== Set of tasks ==
a - In the forum thread on Damascus steel below, list the usernames that appear with a date in 2012.
b - Print everything in the Damascus steel thread from "## zombieresponder (Aug" down to "every way though.".

# Damascus steel - is it worth the cost



## mpguy18 (Sep 7, 2011)

Went to the Arkansas Knife show this weekend. Wonderful show. Noticed that that a lot of the master blade masters were showing blades made from Damascus steel. I have a neighgor that is a master blademaster. Asked what his opinion of the metal, durability, ability to keep an edge, etc., His only comment was "They sell well" Noticed that only one of the knives on his table was made of this material.

What are your thoughts. Is it worth the extra dollars? Or is stainless or hand forged more worth the time and dollars?


----------



## jsriley5 (Sep 22, 2012)

NOt real sure myself but I"d think for sure it would depend on what the laminates of the damascus were made of to begin with. I would imagine you could damascus some pretty crappy metal and make it look like somthing good. I love the look of it but have never "popped" for a damascus blade since I would't get one unless it was a recognized manufacturer and I can't really afford those. Since I can get all I will ever need out of a cheaper (not neccessarily cheap) non damascus blade it just isn't worth it to me.


----------



## Grimm (Sep 5, 2012)

I have always drooled over them but to be honest I don't see the need for it anymore. I don't do SCA or faire so why bother for a show piece if I don't go 'play'.


----------



## aklavik (Nov 20, 2010)

not as good as cpm steels or even plain old O1 imho and i have made hundreds of pounds of damascus, looks cool but not any better than plain old 5160,w2,1084 etc the whole idea back in the day was to lessen the impuritys of steel by heating, hammering welding and folding, no need with steels made from 1860 to today, common blends are 1084 and 15n20 for the contrasting nickel, i would not build my personal blade out of either of these alloys, decent steel yet not best of the best by any standard


----------



## cowboyhermit (Nov 10, 2012)

The "Damascus steel" being made today is made because it looks awesome, it is not the same as the metal that was made historically. The original material has been found to have carbon nanotubes and a very specific makeup, nowadays anything that looks like it is called damascus.
Is it worth it? Probably not unless you really want the look.


----------



## swjohnsey (Jan 21, 2013)

Damascus is pretty. Most custom knives are pretty display pieces. I have one damascus knife made by a guy nameed R. G. Epting that was given to me.


----------



## fishparts2003 (Jan 21, 2013)

When it comes to steel everyone has done a fine job covering the it's pretty side of damascus, and I agree. The look is a real weakness for me, but it would depend on the application if I could justify buying it.


----------



## Magus (Dec 1, 2008)

Just get some decent 01 or D2 tool steel.forget Damascus.
Leaf spring does the same thing the original was designed to, flex and cut.


----------



## zombieresponder (Aug 20, 2012)

As far as looking good, I don't think it has any equal. The majority of steel alloys produced today are superior in pretty much every way though.


----------



## act5860 (Feb 9, 2013)

Magus said:


> Just get some decent 01 or D2 tool steel.forget Damascus.
> Leaf spring does the same thing the original was designed to, flex and cut.

== Supplied data ==
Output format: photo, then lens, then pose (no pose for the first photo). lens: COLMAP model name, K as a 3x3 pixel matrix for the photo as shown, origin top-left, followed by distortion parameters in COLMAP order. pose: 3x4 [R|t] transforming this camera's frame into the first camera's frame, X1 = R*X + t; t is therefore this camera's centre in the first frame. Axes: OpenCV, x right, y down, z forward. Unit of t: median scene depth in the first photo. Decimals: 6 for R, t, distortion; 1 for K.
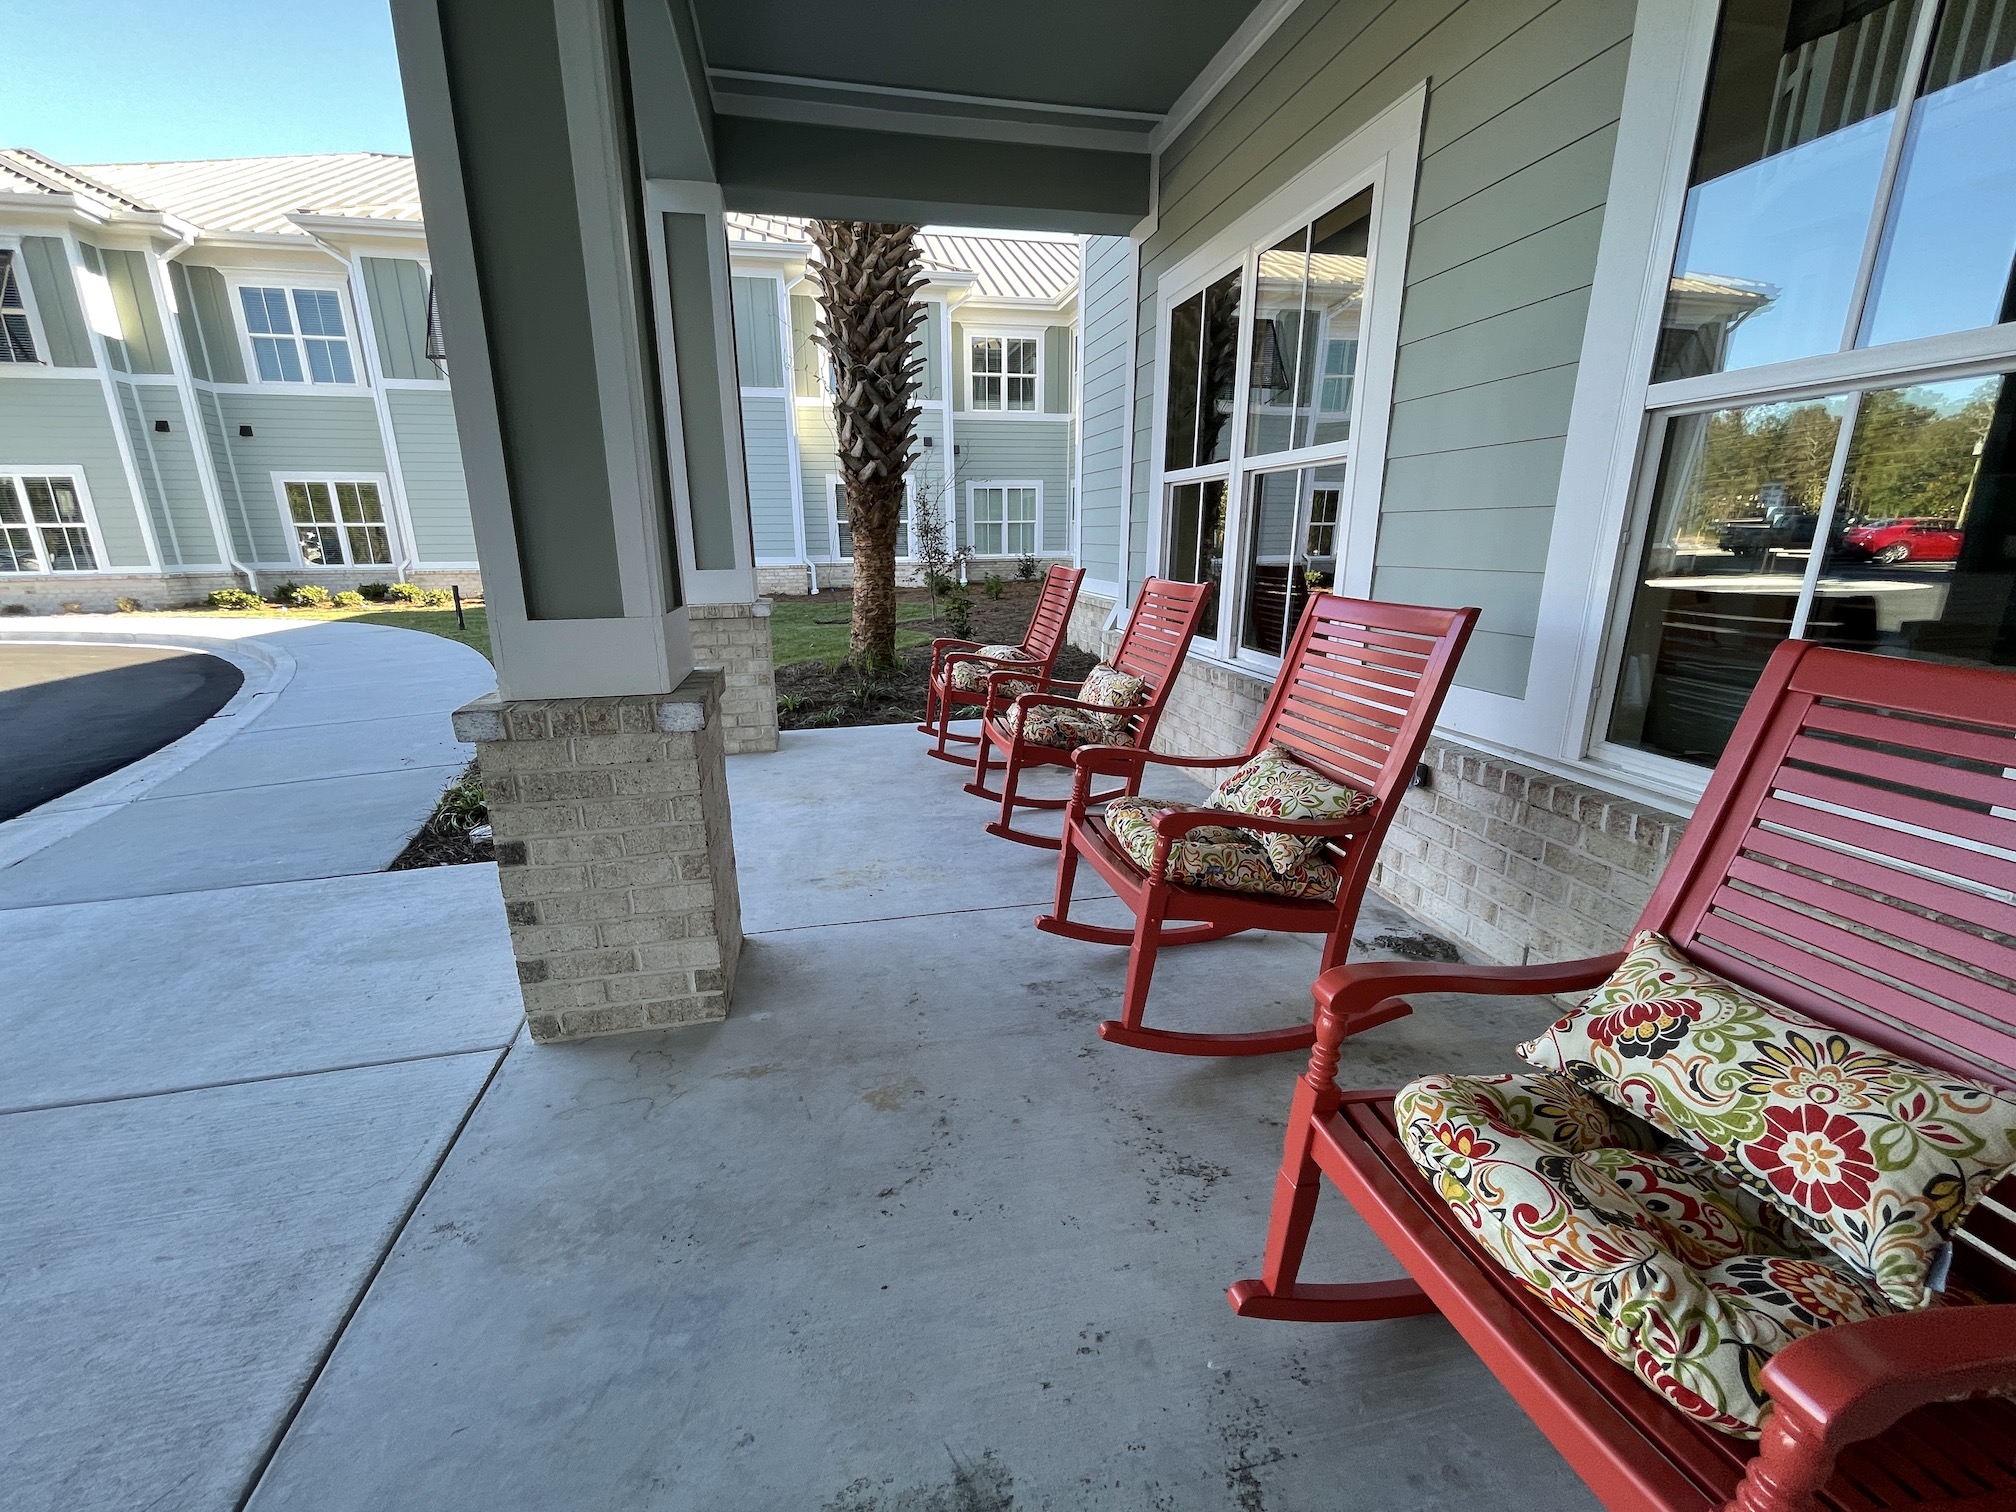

== Answers to the exercise ==
a - jsriley5, Grimm, cowboyhermit, zombieresponder

b -
## zombieresponder (Aug 20, 2012)

As far as looking good, I don't think it has any equal. The majority of steel alloys produced today are superior in pretty much every way though.